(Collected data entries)
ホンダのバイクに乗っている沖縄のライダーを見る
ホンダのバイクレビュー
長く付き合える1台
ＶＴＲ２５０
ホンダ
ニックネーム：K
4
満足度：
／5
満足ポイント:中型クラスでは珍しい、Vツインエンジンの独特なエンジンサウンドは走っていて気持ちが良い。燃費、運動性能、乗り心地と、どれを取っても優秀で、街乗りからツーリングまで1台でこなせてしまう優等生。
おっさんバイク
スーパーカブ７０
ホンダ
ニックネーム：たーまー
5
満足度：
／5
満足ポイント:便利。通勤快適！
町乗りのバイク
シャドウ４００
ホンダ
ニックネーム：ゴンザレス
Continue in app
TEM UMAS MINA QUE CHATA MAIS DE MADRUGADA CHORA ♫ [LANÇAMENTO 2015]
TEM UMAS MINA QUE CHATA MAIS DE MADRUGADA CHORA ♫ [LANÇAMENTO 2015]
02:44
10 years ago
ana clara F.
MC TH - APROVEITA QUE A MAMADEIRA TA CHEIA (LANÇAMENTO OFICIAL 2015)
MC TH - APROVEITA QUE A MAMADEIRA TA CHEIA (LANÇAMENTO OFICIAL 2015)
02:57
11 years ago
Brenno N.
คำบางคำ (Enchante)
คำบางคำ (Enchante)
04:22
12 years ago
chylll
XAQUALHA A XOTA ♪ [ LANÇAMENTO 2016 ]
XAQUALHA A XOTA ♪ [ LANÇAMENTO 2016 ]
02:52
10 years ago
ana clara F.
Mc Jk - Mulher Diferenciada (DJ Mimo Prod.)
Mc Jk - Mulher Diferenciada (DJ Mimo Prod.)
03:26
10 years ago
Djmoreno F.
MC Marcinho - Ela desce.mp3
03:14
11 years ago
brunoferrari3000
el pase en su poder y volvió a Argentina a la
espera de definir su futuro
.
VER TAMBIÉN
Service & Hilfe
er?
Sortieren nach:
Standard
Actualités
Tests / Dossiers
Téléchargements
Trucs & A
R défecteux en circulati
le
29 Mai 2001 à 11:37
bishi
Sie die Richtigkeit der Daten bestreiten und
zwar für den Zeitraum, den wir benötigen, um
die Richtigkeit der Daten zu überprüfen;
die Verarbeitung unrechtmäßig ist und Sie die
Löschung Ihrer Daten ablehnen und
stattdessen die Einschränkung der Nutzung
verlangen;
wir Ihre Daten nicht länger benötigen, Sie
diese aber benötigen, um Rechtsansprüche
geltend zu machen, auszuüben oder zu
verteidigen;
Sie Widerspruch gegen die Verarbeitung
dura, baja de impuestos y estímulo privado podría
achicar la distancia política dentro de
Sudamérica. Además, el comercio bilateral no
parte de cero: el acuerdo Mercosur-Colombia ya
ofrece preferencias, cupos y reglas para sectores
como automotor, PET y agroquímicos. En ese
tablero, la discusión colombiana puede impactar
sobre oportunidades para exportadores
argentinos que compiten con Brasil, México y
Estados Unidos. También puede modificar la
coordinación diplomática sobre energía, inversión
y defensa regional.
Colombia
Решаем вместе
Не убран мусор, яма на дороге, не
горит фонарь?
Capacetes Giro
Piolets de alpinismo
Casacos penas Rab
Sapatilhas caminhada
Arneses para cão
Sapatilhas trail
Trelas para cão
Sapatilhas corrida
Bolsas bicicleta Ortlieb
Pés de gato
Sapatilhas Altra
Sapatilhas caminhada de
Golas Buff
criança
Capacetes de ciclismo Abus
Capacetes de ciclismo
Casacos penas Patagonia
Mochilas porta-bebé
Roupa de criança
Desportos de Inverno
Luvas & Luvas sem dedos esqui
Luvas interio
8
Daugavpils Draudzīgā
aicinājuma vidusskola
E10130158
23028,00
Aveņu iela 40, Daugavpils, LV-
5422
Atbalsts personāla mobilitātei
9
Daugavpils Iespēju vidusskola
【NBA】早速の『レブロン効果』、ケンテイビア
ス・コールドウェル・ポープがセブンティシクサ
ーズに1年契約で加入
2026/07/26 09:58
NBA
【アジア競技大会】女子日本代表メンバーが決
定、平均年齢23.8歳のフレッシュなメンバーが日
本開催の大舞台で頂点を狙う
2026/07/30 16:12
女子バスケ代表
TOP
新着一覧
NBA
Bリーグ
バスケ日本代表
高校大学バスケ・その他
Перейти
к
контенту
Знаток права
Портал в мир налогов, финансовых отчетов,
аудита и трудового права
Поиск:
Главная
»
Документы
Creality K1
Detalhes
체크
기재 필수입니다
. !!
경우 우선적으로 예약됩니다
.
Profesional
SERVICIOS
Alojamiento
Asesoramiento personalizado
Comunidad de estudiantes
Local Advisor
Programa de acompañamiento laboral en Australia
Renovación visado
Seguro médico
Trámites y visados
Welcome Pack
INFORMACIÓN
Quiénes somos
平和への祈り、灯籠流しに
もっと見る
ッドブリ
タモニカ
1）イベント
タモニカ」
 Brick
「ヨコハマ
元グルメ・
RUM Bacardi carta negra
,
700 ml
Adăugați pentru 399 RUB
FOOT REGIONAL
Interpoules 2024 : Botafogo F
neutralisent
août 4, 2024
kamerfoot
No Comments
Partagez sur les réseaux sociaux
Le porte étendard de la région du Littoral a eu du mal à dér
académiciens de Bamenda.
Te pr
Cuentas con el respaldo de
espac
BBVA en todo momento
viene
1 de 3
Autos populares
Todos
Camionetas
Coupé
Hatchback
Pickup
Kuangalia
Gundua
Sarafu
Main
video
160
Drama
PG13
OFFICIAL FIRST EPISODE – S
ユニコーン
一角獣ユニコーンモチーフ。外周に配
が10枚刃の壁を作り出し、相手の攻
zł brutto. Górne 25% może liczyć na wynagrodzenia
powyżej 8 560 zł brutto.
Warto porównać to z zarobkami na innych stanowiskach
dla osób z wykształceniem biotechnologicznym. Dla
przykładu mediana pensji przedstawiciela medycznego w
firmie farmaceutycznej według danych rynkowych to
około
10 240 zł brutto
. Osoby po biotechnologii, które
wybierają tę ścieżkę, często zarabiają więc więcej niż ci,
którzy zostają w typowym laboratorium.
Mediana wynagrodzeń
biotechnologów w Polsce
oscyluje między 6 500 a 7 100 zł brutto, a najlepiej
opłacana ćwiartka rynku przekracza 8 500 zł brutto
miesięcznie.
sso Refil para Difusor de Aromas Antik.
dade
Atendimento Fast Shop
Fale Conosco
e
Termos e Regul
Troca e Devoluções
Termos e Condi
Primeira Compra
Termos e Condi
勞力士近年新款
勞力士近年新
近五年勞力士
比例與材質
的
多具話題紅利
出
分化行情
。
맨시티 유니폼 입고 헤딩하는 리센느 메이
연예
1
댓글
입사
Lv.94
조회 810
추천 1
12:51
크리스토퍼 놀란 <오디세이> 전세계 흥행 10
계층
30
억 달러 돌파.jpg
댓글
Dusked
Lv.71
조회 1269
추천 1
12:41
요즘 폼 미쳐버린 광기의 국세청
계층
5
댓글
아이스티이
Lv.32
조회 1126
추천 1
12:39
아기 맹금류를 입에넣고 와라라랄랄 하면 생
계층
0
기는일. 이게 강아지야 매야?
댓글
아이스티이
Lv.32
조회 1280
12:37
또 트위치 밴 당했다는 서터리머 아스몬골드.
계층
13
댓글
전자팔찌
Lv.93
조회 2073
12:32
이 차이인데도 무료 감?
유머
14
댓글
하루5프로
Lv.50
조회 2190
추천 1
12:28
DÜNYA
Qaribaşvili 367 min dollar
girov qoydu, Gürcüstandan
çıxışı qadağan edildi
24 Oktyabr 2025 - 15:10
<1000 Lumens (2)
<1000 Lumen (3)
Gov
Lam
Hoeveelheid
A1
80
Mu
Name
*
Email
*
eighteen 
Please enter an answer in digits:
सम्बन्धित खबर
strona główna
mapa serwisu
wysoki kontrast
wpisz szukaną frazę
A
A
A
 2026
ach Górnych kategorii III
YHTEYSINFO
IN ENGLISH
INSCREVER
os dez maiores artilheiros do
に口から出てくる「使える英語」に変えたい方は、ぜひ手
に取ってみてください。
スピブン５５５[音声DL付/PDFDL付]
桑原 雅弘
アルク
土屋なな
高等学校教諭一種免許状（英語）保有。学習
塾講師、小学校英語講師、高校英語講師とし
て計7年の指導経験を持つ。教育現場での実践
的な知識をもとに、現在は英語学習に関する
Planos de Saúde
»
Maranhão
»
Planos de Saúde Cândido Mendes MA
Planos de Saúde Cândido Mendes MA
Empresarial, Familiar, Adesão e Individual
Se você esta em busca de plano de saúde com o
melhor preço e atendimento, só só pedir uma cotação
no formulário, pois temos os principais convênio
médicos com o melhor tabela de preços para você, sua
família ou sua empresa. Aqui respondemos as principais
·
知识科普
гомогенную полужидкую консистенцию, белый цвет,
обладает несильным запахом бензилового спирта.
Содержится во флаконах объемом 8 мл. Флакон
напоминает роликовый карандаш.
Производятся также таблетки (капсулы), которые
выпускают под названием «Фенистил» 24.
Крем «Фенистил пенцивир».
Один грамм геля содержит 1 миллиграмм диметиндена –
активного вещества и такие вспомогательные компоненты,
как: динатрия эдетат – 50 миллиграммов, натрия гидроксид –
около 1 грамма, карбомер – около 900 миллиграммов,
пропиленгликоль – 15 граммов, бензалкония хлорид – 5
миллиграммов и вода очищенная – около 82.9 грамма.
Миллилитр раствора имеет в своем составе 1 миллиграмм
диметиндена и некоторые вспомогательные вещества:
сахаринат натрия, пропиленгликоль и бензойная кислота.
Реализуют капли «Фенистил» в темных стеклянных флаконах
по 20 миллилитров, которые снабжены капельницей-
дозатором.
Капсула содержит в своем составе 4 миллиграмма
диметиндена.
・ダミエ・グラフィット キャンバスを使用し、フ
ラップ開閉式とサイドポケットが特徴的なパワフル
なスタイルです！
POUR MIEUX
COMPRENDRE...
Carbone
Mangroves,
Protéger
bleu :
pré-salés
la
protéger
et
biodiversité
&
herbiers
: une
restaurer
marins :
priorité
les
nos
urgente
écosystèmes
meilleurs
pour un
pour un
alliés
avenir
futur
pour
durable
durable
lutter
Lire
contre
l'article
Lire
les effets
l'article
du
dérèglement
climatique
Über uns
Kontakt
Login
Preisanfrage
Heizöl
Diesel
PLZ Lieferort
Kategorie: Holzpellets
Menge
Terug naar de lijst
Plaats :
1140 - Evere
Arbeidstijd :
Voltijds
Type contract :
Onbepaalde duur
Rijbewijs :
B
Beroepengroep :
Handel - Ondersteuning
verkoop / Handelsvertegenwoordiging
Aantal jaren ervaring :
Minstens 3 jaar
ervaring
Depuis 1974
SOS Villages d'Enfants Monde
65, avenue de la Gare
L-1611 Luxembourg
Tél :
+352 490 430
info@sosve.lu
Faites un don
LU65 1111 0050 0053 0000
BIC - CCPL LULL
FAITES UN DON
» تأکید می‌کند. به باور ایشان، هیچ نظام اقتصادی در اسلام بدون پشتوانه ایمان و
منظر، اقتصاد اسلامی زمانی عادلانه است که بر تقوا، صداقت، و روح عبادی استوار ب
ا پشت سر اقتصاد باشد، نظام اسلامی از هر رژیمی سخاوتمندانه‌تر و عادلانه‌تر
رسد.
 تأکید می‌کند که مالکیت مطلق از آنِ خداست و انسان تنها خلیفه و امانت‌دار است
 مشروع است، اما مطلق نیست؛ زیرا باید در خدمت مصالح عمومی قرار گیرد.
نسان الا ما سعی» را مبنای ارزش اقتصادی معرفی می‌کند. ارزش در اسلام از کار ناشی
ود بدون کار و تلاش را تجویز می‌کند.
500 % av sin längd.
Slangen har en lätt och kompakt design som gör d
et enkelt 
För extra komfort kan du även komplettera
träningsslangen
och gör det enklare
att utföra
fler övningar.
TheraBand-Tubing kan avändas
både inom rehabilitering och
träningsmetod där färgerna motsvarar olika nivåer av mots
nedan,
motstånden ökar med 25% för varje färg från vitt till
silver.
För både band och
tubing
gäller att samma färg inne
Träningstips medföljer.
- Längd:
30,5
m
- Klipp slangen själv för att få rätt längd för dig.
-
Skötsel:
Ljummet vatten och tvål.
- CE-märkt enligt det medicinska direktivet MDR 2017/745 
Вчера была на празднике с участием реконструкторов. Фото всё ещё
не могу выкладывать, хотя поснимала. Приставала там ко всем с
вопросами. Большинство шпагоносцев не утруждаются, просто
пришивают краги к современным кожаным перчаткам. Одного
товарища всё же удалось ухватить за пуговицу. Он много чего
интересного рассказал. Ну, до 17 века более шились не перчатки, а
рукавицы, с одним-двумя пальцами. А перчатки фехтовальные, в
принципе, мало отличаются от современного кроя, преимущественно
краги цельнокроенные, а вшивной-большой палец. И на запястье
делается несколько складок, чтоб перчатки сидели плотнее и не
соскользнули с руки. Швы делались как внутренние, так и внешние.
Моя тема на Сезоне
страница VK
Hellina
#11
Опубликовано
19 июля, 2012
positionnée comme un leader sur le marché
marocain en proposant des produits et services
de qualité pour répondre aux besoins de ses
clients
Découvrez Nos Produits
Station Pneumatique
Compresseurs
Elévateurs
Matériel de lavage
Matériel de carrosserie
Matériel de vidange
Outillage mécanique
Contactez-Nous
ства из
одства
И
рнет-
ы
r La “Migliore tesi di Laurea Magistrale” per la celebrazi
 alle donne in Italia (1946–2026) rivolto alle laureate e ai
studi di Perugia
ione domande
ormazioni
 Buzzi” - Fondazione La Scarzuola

• **Written task**
From the items above, pull out each line containing the string "vidusskola".

• **Result below**
aicinājuma vidusskola
Daugavpils Iespēju vidusskola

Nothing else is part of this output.